E-banking users request improvements and further development in application access, e-banking service quality, and safety and security.

Nick Middleton, a consultant at IDG Vietnam, noted in his Vietnam Banking Report 2017 that 45 per cent of net profits in retail banking stem from digital technology and 40 per cent of bank transactions in the country will be processed via mobile devices and the internet by 2020.

He cited other sources as saying that 25 per cent of costs could be cut to increase revenue, should banks employ disruptive technologies in their retail banking business and enhance security features for their customers.

A budding cashless economy

With e-banking and e-commerce on the rise in Vietnam, cash transactions are expected to gradually fade away. Yet it is not an easy process, as some 90 per cent of transactions in the country are reportedly made in cash.

“It comes down to trust. Buyers often prefer to see the product they’re buying before handing over payments, so 90 per cent of [e-commerce] payments are cash on delivery,” noted VIB’s Minh.

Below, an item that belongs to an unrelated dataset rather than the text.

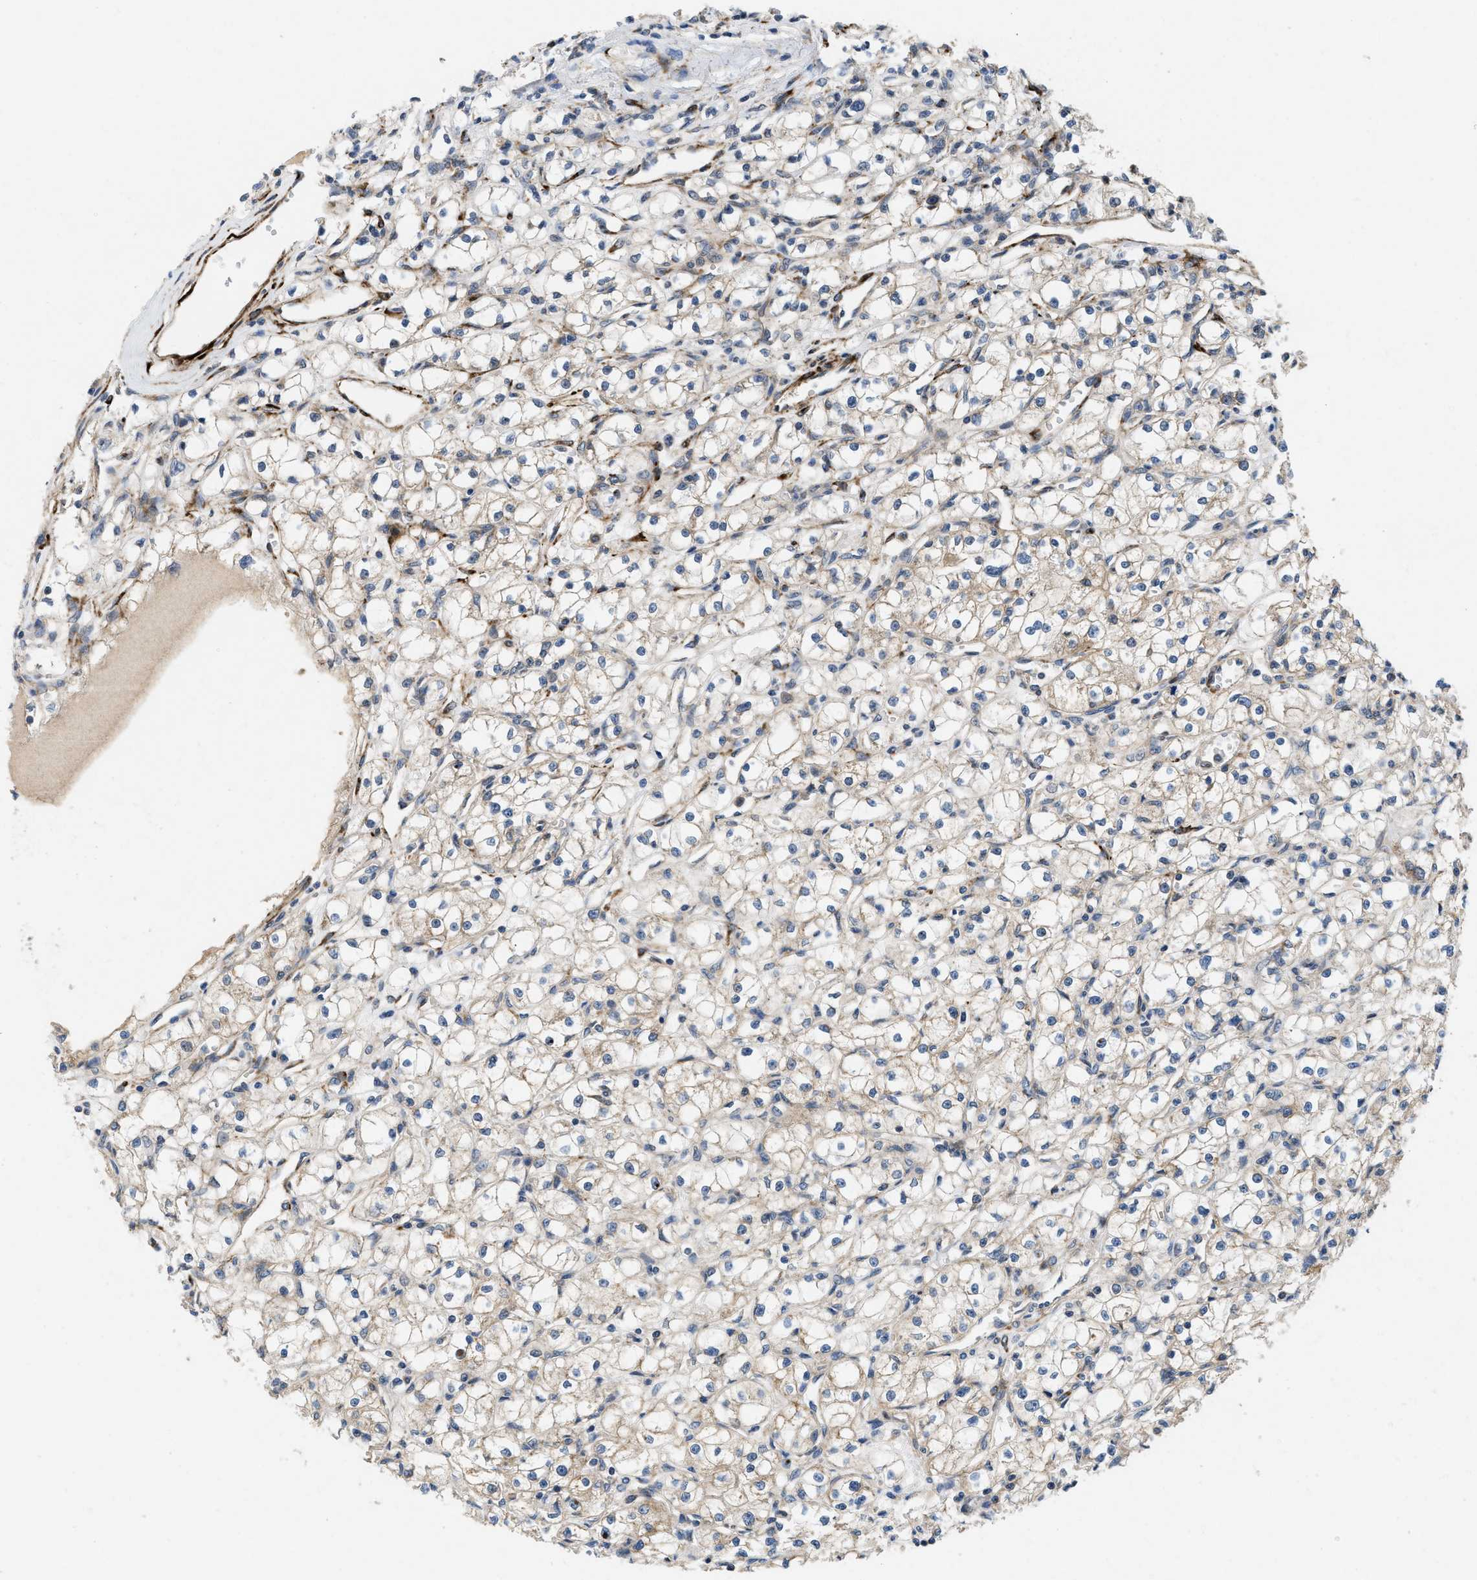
{"staining": {"intensity": "weak", "quantity": "<25%", "location": "cytoplasmic/membranous"}, "tissue": "renal cancer", "cell_type": "Tumor cells", "image_type": "cancer", "snomed": [{"axis": "morphology", "description": "Adenocarcinoma, NOS"}, {"axis": "topography", "description": "Kidney"}], "caption": "An immunohistochemistry (IHC) photomicrograph of renal cancer is shown. There is no staining in tumor cells of renal cancer.", "gene": "ZNF599", "patient": {"sex": "male", "age": 56}}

So to promote a cashless ecosystem, it is the banks’ responsibility to partner up with e-commerce businesses and fintech companies, in a quest to steadily reduce cash transactions from 90 per cent down to about 20 per cent, he added.

Jeong Jae Lee, deputy general manager of the Global Business Division at Korea-based NICE Information Service Co., Ltd., who has been providing consulting services on retail banking to local banks such as VietinBank, said that Vietnam has got what it takes to transform itself into a cashless nation.

“I believe the technology is ready, and it’s not very difficult to apply in the Vietnamese market. You have all the necessary infrastructure for the data, you have the internet and e-banking. The most important thing is the individual’s access to the bank,” Lee told VIR. “All individuals need to have a [bank] account and credit card in order to create a cashless economy.”

Vietnam aims to boost the number of bank account holders to at least 70 per cent of adults by 2020. Data by the central bank shows that as of September 2017, the country had 66.6 million bank accounts, with 127 million bank cards and credit cards in use.